私には早く会いたい人がいた。ソワソワとしているのをお父様も分かっているといった顔でそこへ連れていってくれた。その途中懐かしい廊下から見える庭……いつもあそこで槍の練習をしていた事を思い出して足を止める。
「お前があそこで槍の練習をしていたのをよく覚えている……最初は困ったものだと呆れていたがいつしかそんな姿が城の者を惹きつけていた。病に倒れてからその姿が無くなると城全体が暗くなっていたものだ」
お父様は庭を見ながら昔を思い出すように遠い目をしていた。
「私は守られるだけの存在になりたくなかった……だからあの頃は強くなろうと必死になっていたんです」
「その強い精神があの憎っくき病に抗い続けてくれたのだな」
再び歩き始めると段々と胸の鼓動が速くなるのを感じていた。そして扉の前に立つと震える体を抑えようと深呼吸する。お父様は嬉しそうに扉を開け私は中に入って行った。
「あ……お、お母さま……」
数メートル先には少し老いたお母様が涙を流して立っていた。
「マーナ……本当にマーナなのね……」
「お母様ぁー‼︎」
大好きなお母様に涙でクシャクシャな顔で飛びついた。
「うぅ……こんなに嬉しい事がまた来るとは思わなかった……」
お母様の体から伝わる温もりが懐かしく私は涙が止まらなかった。
しばらくそのままいると泣き止んだ私はお母様の顔を見た。随分と痩せている事に胸が締め付けられた。

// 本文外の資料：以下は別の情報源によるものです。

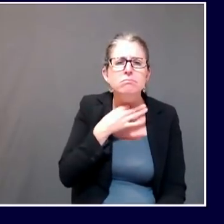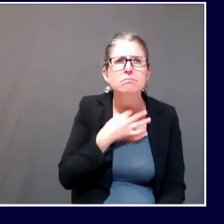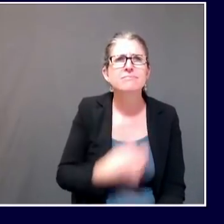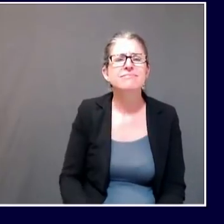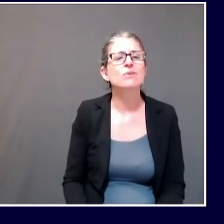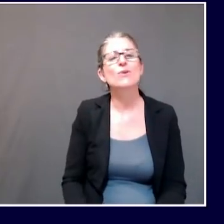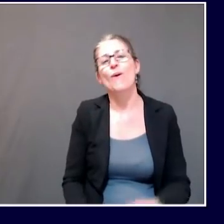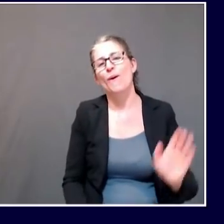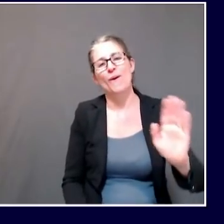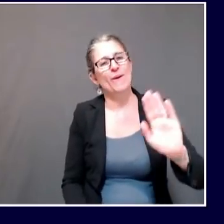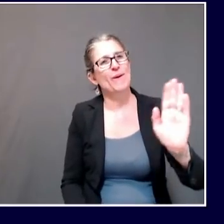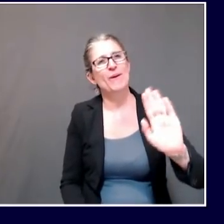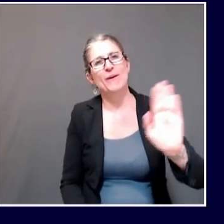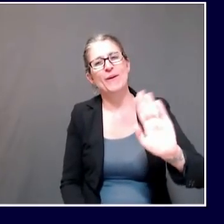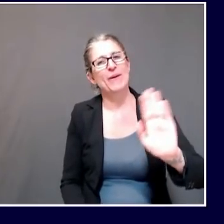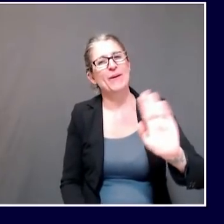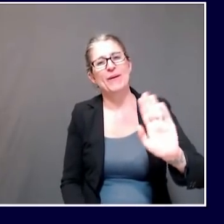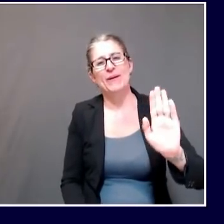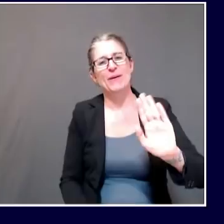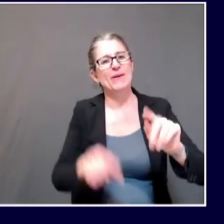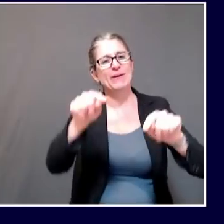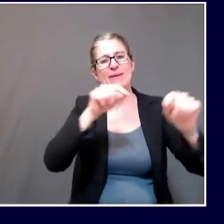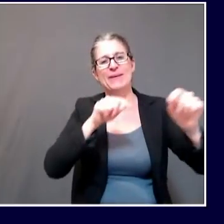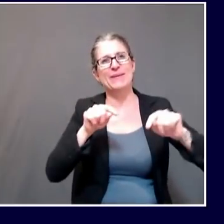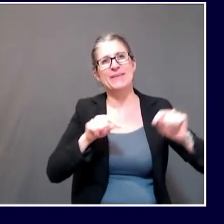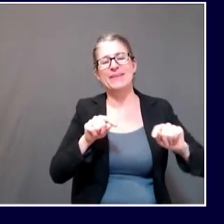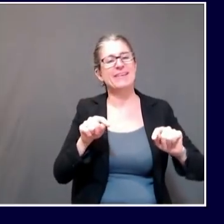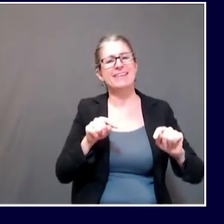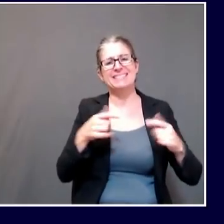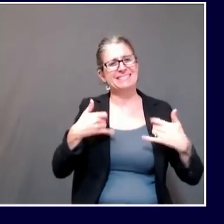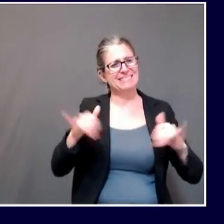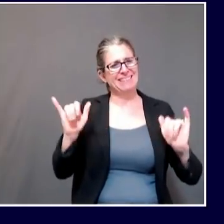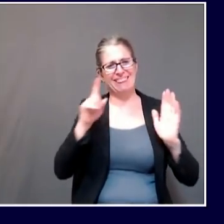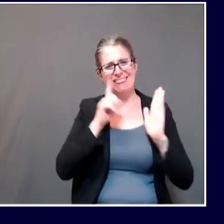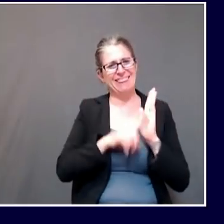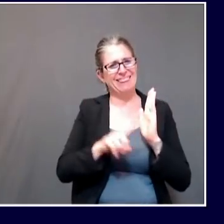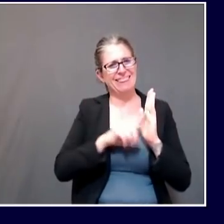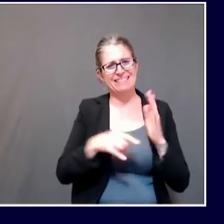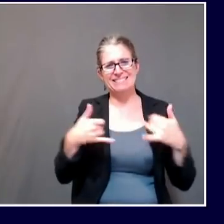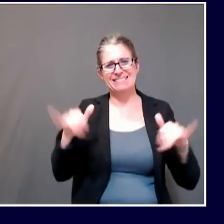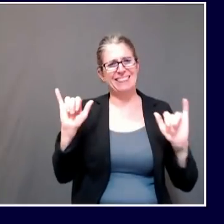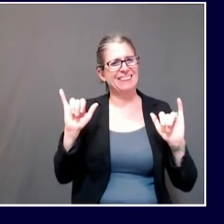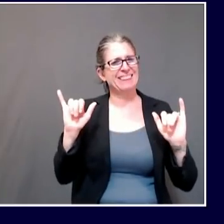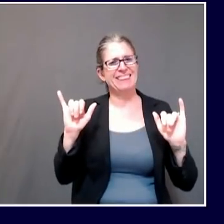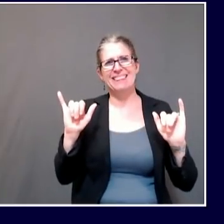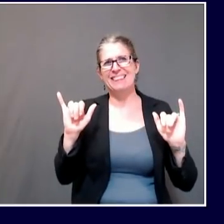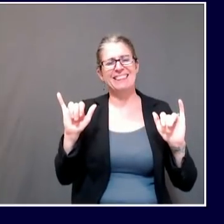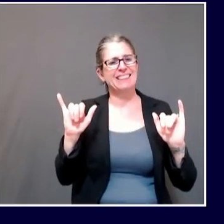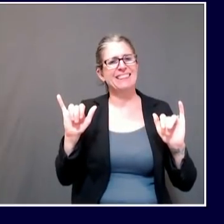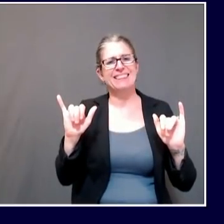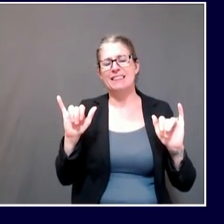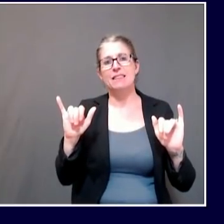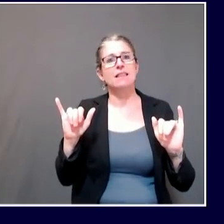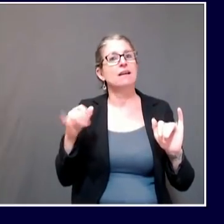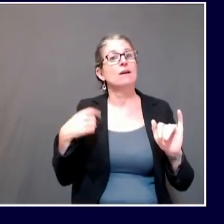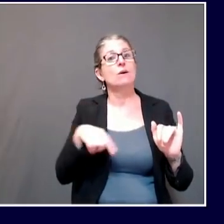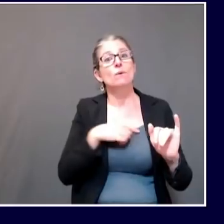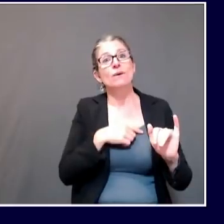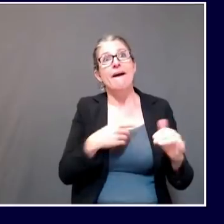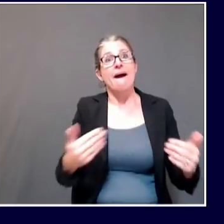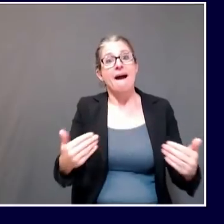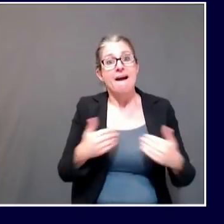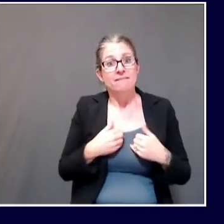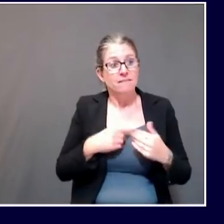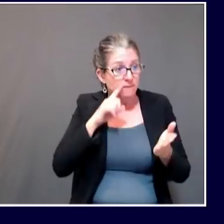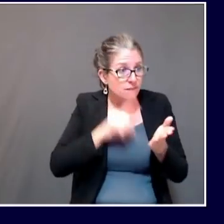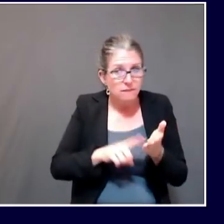Our investigation is continuing. And in any outbreak investigation, we're always trying to figure out, in this setting,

でもお母様は笑顔で私を見ているあの頃と同じ優しい顔に私も自然と笑顔になれた。
「お母様、ただいま帰りました……」
「おかえりなさいマーナ、よく顔を見せて……こんなに生き生きとして……」
「はい……ある人のお陰で……」
「いい仲間に巡り会えたのね」
「はっはっは! 聞いてくれ! マーナに婚約者が出来たのだ! マーナはその男に夢中のようだぞ!」
横からお父様が嬉しそうに声を上げると私はセト様の顔を思い出して顔が熱くなってしまった。
「まあ! あのおてんばでやんちゃな女の子がもう……良かったわねマーナ」
「はい……私は人生で今が一番幸せです」
「マーナにそんな顔をさせる男性に早く会いたいわ」
その後宴が始まるまでの時間今まで離れていた時間を埋めるように家族でずっと話し込んだ。
私は今までの事をすべて話した。辛かった事、その後起こったセト様と出会えた奇跡の話を……。